The prizes, initiated by Charles Pachter in 2012 for a period of three years are now supported by William and Meredith Saunderson and will continue through 2017. The $5,000 prizes are intended to nurture emerging talent in the visual arts in Canada.

Amy Malbeuf
Amy Malbeuf is a Métis visual artist from Rich Lake, Alberta. Through utilizing mediums such as caribou hair tufting, beadwork, installation, performance, and video, Malbeuf explores notions of identity, language, and ecology. She has participated in many international artist residencies and has exhibited her work nationally and internationally.
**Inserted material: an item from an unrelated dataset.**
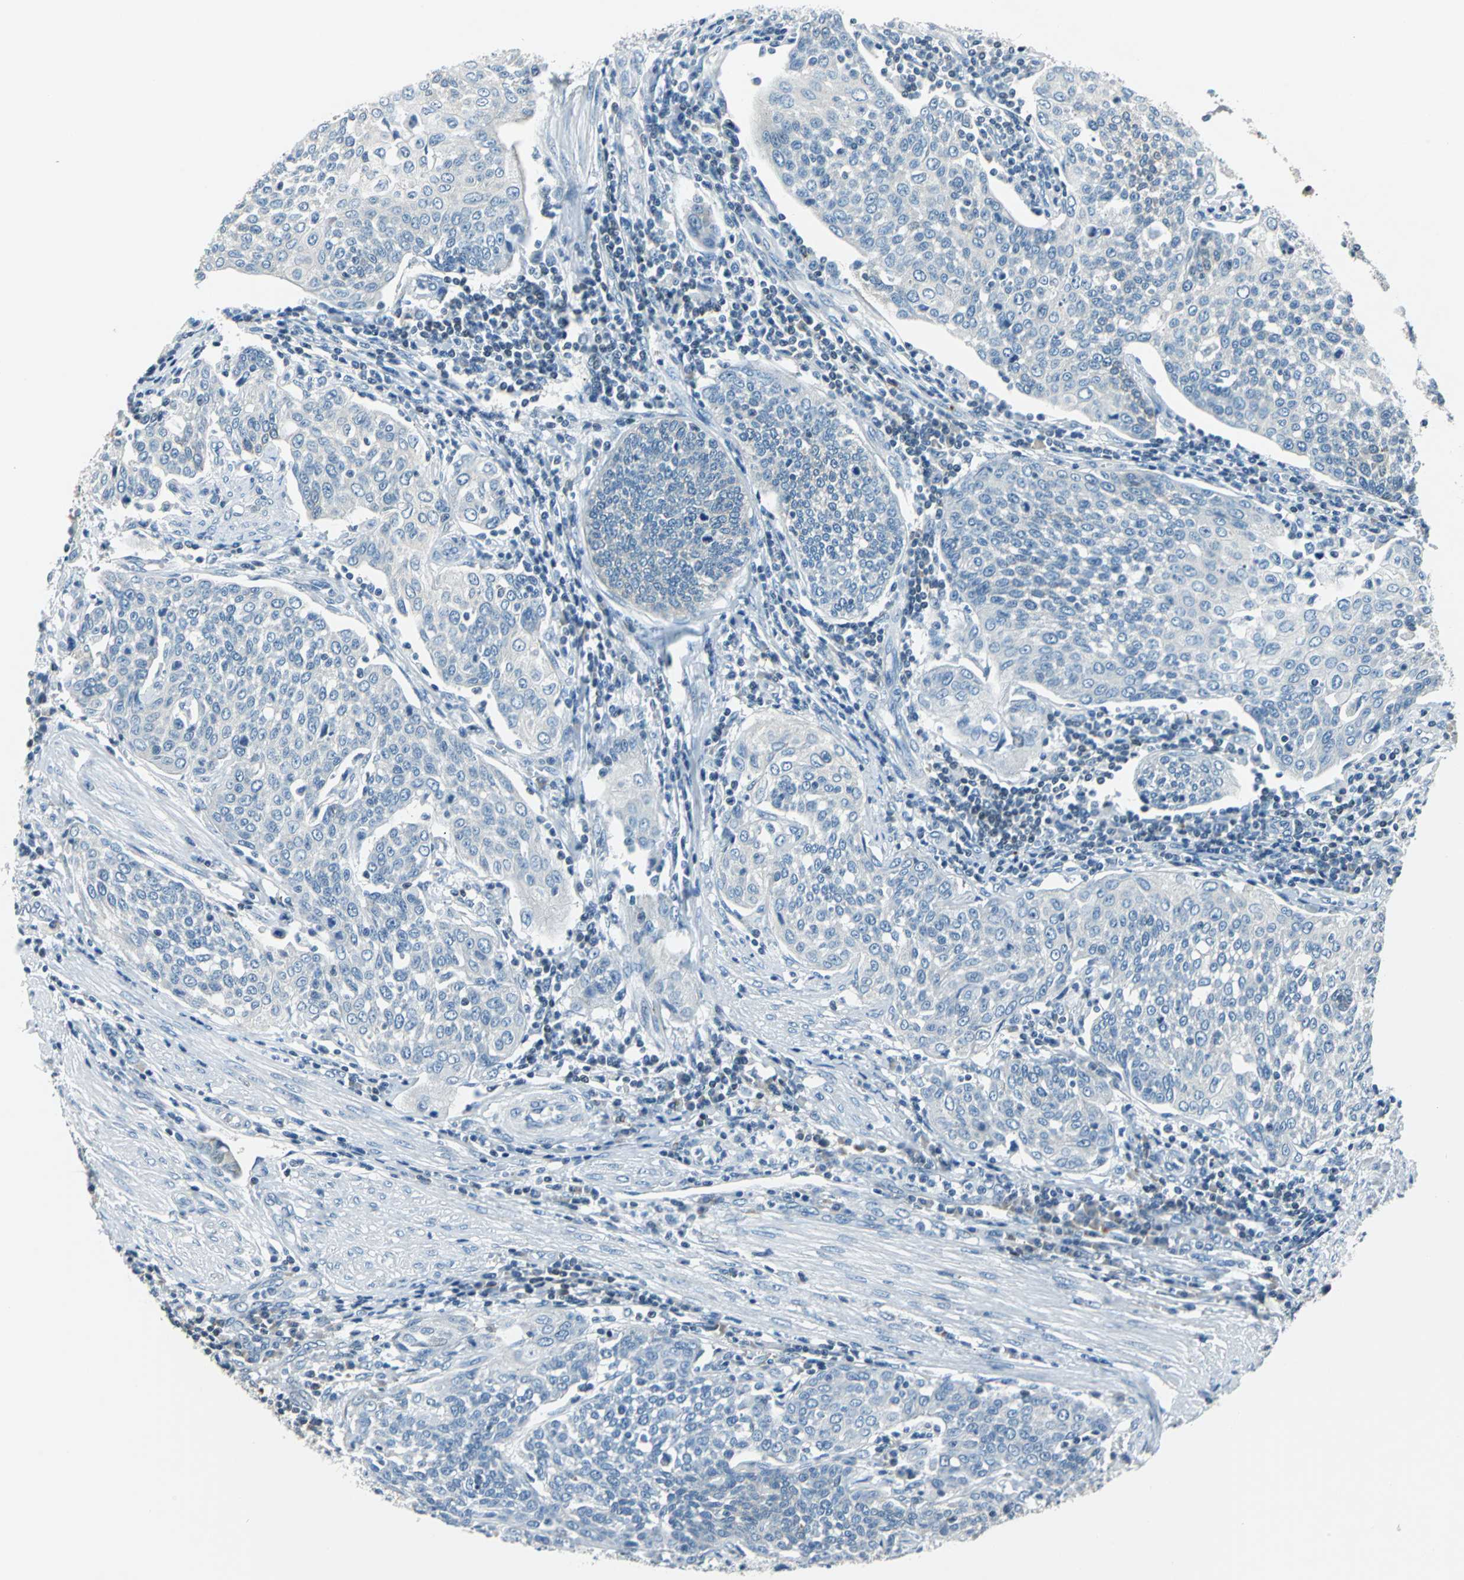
{"staining": {"intensity": "negative", "quantity": "none", "location": "none"}, "tissue": "cervical cancer", "cell_type": "Tumor cells", "image_type": "cancer", "snomed": [{"axis": "morphology", "description": "Squamous cell carcinoma, NOS"}, {"axis": "topography", "description": "Cervix"}], "caption": "Human cervical squamous cell carcinoma stained for a protein using immunohistochemistry exhibits no staining in tumor cells.", "gene": "HCFC2", "patient": {"sex": "female", "age": 34}}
She holds an MFA from the University of British Columbia Okanagan.

Jeneen Frei Njootli
Jeneen Frei Njootli is a Vuntut Gwitchin artist and a founding member of the ReMatriate collective. In 2012, she graduated from Emily Carr University with a Bachelor of Fine Arts and went on to a Visual Art Studio Work Study position at The Banff Centre, followed by two thematic residencies there. She recently completed her Master of Fine Arts degree from the University of British Columbia as an uninvited guest on unceded Musqueam, Squamish and Tsleil-Waututh territories. Performance artist, curator, fashion designer, workshop facilitator and crime-prevention youth-coordinator are some of the positions Frei Njootli has held while exhibiting across Canada. She has an upcoming solo exhibition at Macaulay & Co. Fine Arts in Vancouver, January 2017. Frei Njootli is from Old Crow, Yukon, and lives in Vancouver, British Columbia.
Photo by Martin Dee

Olivia Whetung
Olivia Whetung is anishinaabekwe and a member of Curve Lake First Nation. She completed her BFA with a minor in anishinaabemowin at Algoma University in 2013, and her MFA at the University of British Columbia in 2016. Whetung works in various media including beadwork, printmaking, and digital media. Her work explores acts of/active native presence, as well as the challenges of working with/in/through Indigenous languages in an art world dominated by the English language. Her work is informed in part by her experiences as an anishinaabemowin learner. Whetung is a recipient of a CGS-M Social Sciences and Humanities Research Council Award and an Aboriginal Graduate Fellowship. Whetung is from the area now called the Kawarthas, and presently resides on Chemong Lake.